One of the more personal reasons why i've been rooting for this project
is that i wanted to popularize this systematic debugging workflow of
narrowing down the bug to the Static Analyzer function in which it's
happening that consists binary-searching the exploded graph dump for
invalid values and bindings. I guess i should actually document it some
day, like, you know, *for once*, 'cause
> Alternatively you could use LLDB debugger but because of the such a
> complex background it is more difficult to gather information which
> function causes the false positive.
> Debug checkers: debug.DumpCalls checker truly writes out every
> function call, which is too much and too difficult to use. Expression
> inspection checks are useful for get a feeling what could go wrong
> by writing out a certain program state, but it cannot be used to
> compare states due to the graph structure.
> Proposed solutions for the debugging facilities
> ExplodedGraph: Create an .HTML frontend for the .SVG graph
> representation. It could modify the full graph to only show
> differences between states and it would recolour the current
> representation for better readability.
It'd be awesome to pull this off, but i suspect this undertaking alone
might take a few months of your time. I think you should keep your eyes
open for potential smaller improvements but generally try to familiarize
yourself with existing tools before building up long-term plans in this
> Debug checkers: Create an option for debug.DumpCalls checker to show
> only a certain variable and if its value is unknown at the location of
> an error, point out when it became unknown.
> Overview of the false positives
> My playground was the LLVM 8.0.0 bug-free release (20 March 2019).
> With the basic scan-build command 828 bug reports found. Because of
> our precise review system they are most likely false positive
> findings, where the half is ‘Memory leak’ (229) and ‘Called C++ object
> pointer is null’ (217) errors:
> - ‘Memory leak’: Half of the reports (118/229) appears in Error.h on
> the same function call in different variations.
> - ‘Called C++ object pointer is null’: Third of the reports happen on
> placement new operations.
Yes! That's what i wanted to hear. Put this on the top :) Great job
identifying those top issues!

= YOUR ASSIGNMENT =
Carry on the email reply about debugging Static Analyzer false positives, starting after its last sentence.

= PROVIDED DATA =
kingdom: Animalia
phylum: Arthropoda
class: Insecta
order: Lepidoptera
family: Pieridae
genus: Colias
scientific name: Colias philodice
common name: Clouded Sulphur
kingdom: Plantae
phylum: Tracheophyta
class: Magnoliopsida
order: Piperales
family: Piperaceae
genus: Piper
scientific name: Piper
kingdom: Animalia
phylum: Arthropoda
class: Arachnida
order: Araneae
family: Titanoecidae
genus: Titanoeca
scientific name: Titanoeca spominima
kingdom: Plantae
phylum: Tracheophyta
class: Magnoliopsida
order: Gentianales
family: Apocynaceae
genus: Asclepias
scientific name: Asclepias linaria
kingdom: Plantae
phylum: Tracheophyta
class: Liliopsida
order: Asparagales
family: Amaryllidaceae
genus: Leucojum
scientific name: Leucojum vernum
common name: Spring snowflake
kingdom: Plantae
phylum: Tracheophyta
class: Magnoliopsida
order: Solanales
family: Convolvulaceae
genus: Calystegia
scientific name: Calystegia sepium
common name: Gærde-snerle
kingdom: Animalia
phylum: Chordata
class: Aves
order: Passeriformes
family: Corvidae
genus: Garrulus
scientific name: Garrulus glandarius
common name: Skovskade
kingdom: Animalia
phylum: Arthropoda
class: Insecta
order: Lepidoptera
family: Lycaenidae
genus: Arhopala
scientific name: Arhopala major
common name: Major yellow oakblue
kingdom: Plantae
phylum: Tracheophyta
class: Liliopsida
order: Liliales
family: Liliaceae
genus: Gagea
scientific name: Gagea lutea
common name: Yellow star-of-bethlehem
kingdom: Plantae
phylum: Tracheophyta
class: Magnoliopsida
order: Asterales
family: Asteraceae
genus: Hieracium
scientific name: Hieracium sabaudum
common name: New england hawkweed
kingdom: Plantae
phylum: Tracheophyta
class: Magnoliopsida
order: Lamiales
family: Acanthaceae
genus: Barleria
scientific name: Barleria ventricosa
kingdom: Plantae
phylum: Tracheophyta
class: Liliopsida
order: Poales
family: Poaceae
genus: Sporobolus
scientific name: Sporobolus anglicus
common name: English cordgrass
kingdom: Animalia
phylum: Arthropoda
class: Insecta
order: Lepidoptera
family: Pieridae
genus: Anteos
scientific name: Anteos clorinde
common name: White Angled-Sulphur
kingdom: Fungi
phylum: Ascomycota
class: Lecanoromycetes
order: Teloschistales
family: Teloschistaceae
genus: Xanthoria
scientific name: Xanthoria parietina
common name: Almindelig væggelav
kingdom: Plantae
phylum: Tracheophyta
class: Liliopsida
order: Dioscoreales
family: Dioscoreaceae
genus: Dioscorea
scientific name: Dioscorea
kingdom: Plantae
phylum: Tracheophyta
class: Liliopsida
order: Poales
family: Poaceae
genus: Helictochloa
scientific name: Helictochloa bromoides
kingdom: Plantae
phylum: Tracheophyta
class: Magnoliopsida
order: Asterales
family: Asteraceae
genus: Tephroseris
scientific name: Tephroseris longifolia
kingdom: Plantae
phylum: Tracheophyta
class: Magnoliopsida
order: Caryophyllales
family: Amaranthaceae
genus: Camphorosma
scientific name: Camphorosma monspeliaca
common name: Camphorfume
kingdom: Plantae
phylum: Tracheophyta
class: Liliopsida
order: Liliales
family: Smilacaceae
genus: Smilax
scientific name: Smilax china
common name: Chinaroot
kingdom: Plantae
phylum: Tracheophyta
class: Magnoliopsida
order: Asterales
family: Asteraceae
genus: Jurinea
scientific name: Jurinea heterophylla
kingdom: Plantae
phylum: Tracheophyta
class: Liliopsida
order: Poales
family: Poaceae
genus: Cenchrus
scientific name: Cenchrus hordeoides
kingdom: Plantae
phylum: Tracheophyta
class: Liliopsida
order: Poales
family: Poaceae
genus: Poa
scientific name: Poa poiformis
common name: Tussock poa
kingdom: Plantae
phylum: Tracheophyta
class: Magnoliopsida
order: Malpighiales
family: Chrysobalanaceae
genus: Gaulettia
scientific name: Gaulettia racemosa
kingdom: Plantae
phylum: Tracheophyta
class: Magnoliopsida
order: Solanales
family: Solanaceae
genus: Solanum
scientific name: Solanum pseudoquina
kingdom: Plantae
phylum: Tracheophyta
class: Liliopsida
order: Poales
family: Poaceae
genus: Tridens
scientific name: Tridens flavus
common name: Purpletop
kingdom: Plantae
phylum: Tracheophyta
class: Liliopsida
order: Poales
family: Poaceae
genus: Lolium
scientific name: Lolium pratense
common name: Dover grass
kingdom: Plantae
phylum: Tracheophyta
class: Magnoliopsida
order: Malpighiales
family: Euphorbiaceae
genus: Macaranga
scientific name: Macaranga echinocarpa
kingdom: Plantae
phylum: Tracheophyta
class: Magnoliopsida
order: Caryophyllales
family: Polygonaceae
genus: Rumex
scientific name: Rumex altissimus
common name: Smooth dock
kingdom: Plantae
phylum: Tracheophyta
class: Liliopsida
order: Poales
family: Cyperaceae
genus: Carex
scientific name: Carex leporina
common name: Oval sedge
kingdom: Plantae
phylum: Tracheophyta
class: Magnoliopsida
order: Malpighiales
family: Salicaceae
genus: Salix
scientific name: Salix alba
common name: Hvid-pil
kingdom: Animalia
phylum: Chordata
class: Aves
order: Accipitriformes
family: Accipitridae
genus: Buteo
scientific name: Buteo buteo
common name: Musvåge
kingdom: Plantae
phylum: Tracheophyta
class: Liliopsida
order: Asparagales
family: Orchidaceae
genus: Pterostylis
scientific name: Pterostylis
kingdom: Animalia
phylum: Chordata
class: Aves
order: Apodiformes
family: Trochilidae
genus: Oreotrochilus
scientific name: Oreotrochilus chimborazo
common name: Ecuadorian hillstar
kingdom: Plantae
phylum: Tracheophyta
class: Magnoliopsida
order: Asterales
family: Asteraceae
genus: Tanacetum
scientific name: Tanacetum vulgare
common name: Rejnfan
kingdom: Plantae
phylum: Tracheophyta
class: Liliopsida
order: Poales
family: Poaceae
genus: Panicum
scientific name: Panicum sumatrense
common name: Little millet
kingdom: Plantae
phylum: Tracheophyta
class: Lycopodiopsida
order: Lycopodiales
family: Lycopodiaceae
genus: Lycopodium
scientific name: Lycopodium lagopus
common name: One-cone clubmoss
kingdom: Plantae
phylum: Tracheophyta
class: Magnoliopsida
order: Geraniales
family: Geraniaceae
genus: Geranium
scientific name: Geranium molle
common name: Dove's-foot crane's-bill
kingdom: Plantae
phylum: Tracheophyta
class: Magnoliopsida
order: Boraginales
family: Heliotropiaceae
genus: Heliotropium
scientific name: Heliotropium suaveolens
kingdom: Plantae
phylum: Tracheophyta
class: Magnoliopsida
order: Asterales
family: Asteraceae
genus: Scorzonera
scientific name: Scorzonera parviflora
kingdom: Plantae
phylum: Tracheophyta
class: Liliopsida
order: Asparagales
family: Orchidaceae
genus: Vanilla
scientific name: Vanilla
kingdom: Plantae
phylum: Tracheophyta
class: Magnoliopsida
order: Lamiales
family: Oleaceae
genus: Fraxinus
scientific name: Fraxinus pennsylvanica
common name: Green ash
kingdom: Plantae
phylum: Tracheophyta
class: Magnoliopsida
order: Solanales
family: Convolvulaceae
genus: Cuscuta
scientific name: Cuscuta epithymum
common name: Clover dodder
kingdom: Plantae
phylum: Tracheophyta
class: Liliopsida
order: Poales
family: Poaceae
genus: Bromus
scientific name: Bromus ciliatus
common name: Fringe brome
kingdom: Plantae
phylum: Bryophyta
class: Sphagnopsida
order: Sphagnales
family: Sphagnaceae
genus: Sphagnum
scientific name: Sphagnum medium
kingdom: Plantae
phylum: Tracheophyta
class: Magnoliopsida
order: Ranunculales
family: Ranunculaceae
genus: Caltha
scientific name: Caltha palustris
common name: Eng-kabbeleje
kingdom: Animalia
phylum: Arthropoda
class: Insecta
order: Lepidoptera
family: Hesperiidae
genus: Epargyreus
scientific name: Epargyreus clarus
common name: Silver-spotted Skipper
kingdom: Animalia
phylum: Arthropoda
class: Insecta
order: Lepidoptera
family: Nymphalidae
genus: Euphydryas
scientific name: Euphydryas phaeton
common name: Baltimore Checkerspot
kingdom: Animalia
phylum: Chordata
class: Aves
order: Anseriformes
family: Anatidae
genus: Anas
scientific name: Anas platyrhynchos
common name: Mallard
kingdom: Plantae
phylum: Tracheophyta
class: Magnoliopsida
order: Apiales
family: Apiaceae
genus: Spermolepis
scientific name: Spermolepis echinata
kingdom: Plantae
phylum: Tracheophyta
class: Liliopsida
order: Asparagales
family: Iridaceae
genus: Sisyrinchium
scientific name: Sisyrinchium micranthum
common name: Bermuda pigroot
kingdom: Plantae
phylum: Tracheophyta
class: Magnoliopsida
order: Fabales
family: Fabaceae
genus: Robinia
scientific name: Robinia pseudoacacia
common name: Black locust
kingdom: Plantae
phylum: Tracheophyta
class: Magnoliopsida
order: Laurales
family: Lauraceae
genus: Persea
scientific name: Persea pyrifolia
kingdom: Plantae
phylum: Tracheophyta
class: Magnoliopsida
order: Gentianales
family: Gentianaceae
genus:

= ANSWER =
I've been noticing placement-new bugs before, but i didn't ever notice
leaks in Error.h being a popular FP, nice catch!
> Proposed solutions for the false positives
> One could say creating more assertions could remove the errors and
> document the code better. Let think about the opposite: removing every
> assertion like ‘assert()’ and ‘LLVM_DEBUG()’ could show the
> weakness of the Static Analyzer. We cannot force our users to double
> or triple the number of assertions (even it would be very useful).
> With that, and the new debug-facilities the door will be open to
> mitigate the false positives.
That depends. When suppressing Static Analyzer false positives with
assertions, some assertions are great to add anyway as a means of
documentation and verification, while others do indeed look like
ridiculous false positive suppressions that clearly don't belong here.
Regardless of having to add an assertion or not, we should anyway in
parallel think whether we could have prevented the false positive from
happening in the first place.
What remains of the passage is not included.